*** Listed entries Section Begins ***

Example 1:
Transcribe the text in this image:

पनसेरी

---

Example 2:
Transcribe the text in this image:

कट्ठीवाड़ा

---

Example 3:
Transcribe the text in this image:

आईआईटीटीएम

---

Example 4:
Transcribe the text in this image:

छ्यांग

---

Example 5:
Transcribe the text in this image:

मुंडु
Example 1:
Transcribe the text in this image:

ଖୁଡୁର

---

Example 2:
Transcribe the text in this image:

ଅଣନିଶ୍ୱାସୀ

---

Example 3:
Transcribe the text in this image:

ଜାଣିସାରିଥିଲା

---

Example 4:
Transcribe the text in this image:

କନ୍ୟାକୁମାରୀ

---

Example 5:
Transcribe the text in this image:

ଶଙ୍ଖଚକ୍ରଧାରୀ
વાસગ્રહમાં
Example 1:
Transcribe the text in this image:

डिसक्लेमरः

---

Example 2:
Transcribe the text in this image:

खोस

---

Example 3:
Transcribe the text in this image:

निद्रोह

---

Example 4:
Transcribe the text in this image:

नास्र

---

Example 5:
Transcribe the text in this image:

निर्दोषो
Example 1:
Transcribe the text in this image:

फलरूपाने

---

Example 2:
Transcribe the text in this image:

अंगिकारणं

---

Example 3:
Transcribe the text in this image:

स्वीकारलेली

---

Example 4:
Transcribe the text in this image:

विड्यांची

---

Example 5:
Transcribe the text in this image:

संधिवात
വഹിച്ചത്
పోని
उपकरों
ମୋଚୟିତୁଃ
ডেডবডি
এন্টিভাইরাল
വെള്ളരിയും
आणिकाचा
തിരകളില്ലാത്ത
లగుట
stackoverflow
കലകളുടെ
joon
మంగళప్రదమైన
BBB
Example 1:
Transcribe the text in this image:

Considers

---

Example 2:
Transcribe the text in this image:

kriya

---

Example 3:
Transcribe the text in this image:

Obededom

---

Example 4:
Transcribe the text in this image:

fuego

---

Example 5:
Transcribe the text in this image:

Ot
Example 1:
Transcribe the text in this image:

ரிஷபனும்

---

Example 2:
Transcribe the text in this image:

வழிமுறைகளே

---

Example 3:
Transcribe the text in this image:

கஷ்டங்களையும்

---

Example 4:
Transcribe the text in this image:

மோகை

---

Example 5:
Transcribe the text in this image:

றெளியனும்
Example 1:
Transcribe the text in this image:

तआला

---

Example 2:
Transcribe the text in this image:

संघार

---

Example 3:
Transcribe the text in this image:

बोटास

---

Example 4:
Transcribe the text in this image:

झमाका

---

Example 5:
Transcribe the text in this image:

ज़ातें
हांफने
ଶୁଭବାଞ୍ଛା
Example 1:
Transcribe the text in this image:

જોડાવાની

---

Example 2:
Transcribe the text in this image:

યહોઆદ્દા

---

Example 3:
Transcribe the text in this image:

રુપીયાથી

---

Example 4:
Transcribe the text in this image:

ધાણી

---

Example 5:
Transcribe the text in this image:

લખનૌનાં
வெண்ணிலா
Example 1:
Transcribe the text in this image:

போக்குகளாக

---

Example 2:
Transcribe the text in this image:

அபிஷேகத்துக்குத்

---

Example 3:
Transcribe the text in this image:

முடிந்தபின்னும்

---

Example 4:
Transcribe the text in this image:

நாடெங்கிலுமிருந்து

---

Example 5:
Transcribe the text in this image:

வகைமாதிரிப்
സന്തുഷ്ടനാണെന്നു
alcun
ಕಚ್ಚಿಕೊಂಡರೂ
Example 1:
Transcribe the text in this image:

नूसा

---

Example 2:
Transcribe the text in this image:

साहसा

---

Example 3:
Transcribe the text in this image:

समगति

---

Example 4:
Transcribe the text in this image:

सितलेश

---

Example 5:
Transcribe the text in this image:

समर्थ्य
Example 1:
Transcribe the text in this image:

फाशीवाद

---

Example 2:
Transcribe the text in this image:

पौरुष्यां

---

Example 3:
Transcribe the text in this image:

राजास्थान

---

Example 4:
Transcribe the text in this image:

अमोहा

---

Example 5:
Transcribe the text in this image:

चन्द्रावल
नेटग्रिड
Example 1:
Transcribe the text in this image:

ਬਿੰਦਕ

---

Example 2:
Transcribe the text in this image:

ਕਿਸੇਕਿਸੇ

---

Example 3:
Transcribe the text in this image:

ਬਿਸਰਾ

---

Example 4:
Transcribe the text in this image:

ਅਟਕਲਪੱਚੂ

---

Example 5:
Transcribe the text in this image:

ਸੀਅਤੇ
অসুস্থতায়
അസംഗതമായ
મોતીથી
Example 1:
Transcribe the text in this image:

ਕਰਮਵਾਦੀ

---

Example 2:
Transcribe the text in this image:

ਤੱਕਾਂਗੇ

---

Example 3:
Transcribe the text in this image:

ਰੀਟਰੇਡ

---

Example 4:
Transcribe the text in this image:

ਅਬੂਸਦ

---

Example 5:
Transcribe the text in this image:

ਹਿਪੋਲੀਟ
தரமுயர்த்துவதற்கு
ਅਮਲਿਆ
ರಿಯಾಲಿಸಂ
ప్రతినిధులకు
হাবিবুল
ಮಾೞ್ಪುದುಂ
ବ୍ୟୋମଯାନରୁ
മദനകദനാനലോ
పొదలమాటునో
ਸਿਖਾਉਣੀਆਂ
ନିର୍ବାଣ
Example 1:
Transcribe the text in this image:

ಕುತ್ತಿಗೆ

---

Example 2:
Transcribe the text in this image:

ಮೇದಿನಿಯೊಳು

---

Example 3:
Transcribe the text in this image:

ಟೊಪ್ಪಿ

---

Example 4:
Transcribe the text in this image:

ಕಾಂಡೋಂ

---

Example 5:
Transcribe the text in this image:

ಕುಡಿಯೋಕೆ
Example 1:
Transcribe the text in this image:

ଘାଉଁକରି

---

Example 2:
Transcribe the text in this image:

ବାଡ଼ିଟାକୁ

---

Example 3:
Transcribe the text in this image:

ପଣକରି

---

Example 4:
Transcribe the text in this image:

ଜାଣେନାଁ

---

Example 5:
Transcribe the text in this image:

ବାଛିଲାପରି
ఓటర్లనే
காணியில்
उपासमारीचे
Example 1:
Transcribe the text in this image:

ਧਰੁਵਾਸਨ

*** Listed entries Section Ends ***

• What you need to do: Go through the entries above and reproduce each one exactly.

• Exercise response:
Example 1:
Transcribe the text in this image:

पनसेरी

---

Example 2:
Transcribe the text in this image:

कट्ठीवाड़ा

---

Example 3:
Transcribe the text in this image:

आईआईटीटीएम

---

Example 4:
Transcribe the text in this image:

छ्यांग

---

Example 5:
Transcribe the text in this image:

मुंडु
Example 1:
Transcribe the text in this image:

ଖୁଡୁର

---

Example 2:
Transcribe the text in this image:

ଅଣନିଶ୍ୱାସୀ

---

Example 3:
Transcribe the text in this image:

ଜାଣିସାରିଥିଲା

---

Example 4:
Transcribe the text in this image:

କନ୍ୟାକୁମାରୀ

---

Example 5:
Transcribe the text in this image:

ଶଙ୍ଖଚକ୍ରଧାରୀ
વાસગ્રહમાં
Example 1:
Transcribe the text in this image:

डिसक्लेमरः

---

Example 2:
Transcribe the text in this image:

खोस

---

Example 3:
Transcribe the text in this image:

निद्रोह

---

Example 4:
Transcribe the text in this image:

नास्र

---

Example 5:
Transcribe the text in this image:

निर्दोषो
Example 1:
Transcribe the text in this image:

फलरूपाने

---

Example 2:
Transcribe the text in this image:

अंगिकारणं

---

Example 3:
Transcribe the text in this image:

स्वीकारलेली

---

Example 4:
Transcribe the text in this image:

विड्यांची

---

Example 5:
Transcribe the text in this image:

संधिवात
വഹിച്ചത്
పోని
उपकरों
ମୋଚୟିତୁଃ
ডেডবডি
এন্টিভাইরাল
വെള്ളരിയും
आणिकाचा
തിരകളില്ലാത്ത
లగుట
stackoverflow
കലകളുടെ
joon
మంగళప్రదమైన
BBB
Example 1:
Transcribe the text in this image:

Considers

---

Example 2:
Transcribe the text in this image:

kriya

---

Example 3:
Transcribe the text in this image:

Obededom

---

Example 4:
Transcribe the text in this image:

fuego

---

Example 5:
Transcribe the text in this image:

Ot
Example 1:
Transcribe the text in this image:

ரிஷபனும்

---

Example 2:
Transcribe the text in this image:

வழிமுறைகளே

---

Example 3:
Transcribe the text in this image:

கஷ்டங்களையும்

---

Example 4:
Transcribe the text in this image:

மோகை

---

Example 5:
Transcribe the text in this image:

றெளியனும்
Example 1:
Transcribe the text in this image:

तआला

---

Example 2:
Transcribe the text in this image:

संघार

---

Example 3:
Transcribe the text in this image:

बोटास

---

Example 4:
Transcribe the text in this image:

झमाका

---

Example 5:
Transcribe the text in this image:

ज़ातें
हांफने
ଶୁଭବାଞ୍ଛା
Example 1:
Transcribe the text in this image:

જોડાવાની

---

Example 2:
Transcribe the text in this image:

યહોઆદ્દા

---

Example 3:
Transcribe the text in this image:

રુપીયાથી

---

Example 4:
Transcribe the text in this image:

ધાણી

---

Example 5:
Transcribe the text in this image:

લખનૌનાં
வெண்ணிலா
Example 1:
Transcribe the text in this image:

போக்குகளாக

---

Example 2:
Transcribe the text in this image:

அபிஷேகத்துக்குத்

---

Example 3:
Transcribe the text in this image:

முடிந்தபின்னும்

---

Example 4:
Transcribe the text in this image:

நாடெங்கிலுமிருந்து

---

Example 5:
Transcribe the text in this image:

வகைமாதிரிப்
സന്തുഷ്ടനാണെന്നു
alcun
ಕಚ್ಚಿಕೊಂಡರೂ
Example 1:
Transcribe the text in this image:

नूसा

---

Example 2:
Transcribe the text in this image:

साहसा

---

Example 3:
Transcribe the text in this image:

समगति

---

Example 4:
Transcribe the text in this image:

सितलेश

---

Example 5:
Transcribe the text in this image:

समर्थ्य
Example 1:
Transcribe the text in this image:

फाशीवाद

---

Example 2:
Transcribe the text in this image:

पौरुष्यां

---

Example 3:
Transcribe the text in this image:

राजास्थान

---

Example 4:
Transcribe the text in this image:

अमोहा

---

Example 5:
Transcribe the text in this image:

चन्द्रावल
नेटग्रिड
Example 1:
Transcribe the text in this image:

ਬਿੰਦਕ

---

Example 2:
Transcribe the text in this image:

ਕਿਸੇਕਿਸੇ

---

Example 3:
Transcribe the text in this image:

ਬਿਸਰਾ

---

Example 4:
Transcribe the text in this image:

ਅਟਕਲਪੱਚੂ

---

Example 5:
Transcribe the text in this image:

ਸੀਅਤੇ
অসুস্থতায়
അസംഗതമായ
મોતીથી
Example 1:
Transcribe the text in this image:

ਕਰਮਵਾਦੀ

---

Example 2:
Transcribe the text in this image:

ਤੱਕਾਂਗੇ

---

Example 3:
Transcribe the text in this image:

ਰੀਟਰੇਡ

---

Example 4:
Transcribe the text in this image:

ਅਬੂਸਦ

---

Example 5:
Transcribe the text in this image:

ਹਿਪੋਲੀਟ
தரமுயர்த்துவதற்கு
ਅਮਲਿਆ
ರಿಯಾಲಿಸಂ
ప్రతినిధులకు
হাবিবুল
ಮಾೞ್ಪುದುಂ
ବ୍ୟୋମଯାନରୁ
മദനകദനാനലോ
పొదలమాటునో
ਸਿਖਾਉਣੀਆਂ
ନିର୍ବାଣ
Example 1:
Transcribe the text in this image:

ಕುತ್ತಿಗೆ

---

Example 2:
Transcribe the text in this image:

ಮೇದಿನಿಯೊಳು

---

Example 3:
Transcribe the text in this image:

ಟೊಪ್ಪಿ

---

Example 4:
Transcribe the text in this image:

ಕಾಂಡೋಂ

---

Example 5:
Transcribe the text in this image:

ಕುಡಿಯೋಕೆ
Example 1:
Transcribe the text in this image:

ଘାଉଁକରି

---

Example 2:
Transcribe the text in this image:

ବାଡ଼ିଟାକୁ

---

Example 3:
Transcribe the text in this image:

ପଣକରି

---

Example 4:
Transcribe the text in this image:

ଜାଣେନାଁ

---

Example 5:
Transcribe the text in this image:

ବାଛିଲାପରି
ఓటర్లనే
காணியில்
उपासमारीचे
Example 1:
Transcribe the text in this image:

ਧਰੁਵਾਸਨ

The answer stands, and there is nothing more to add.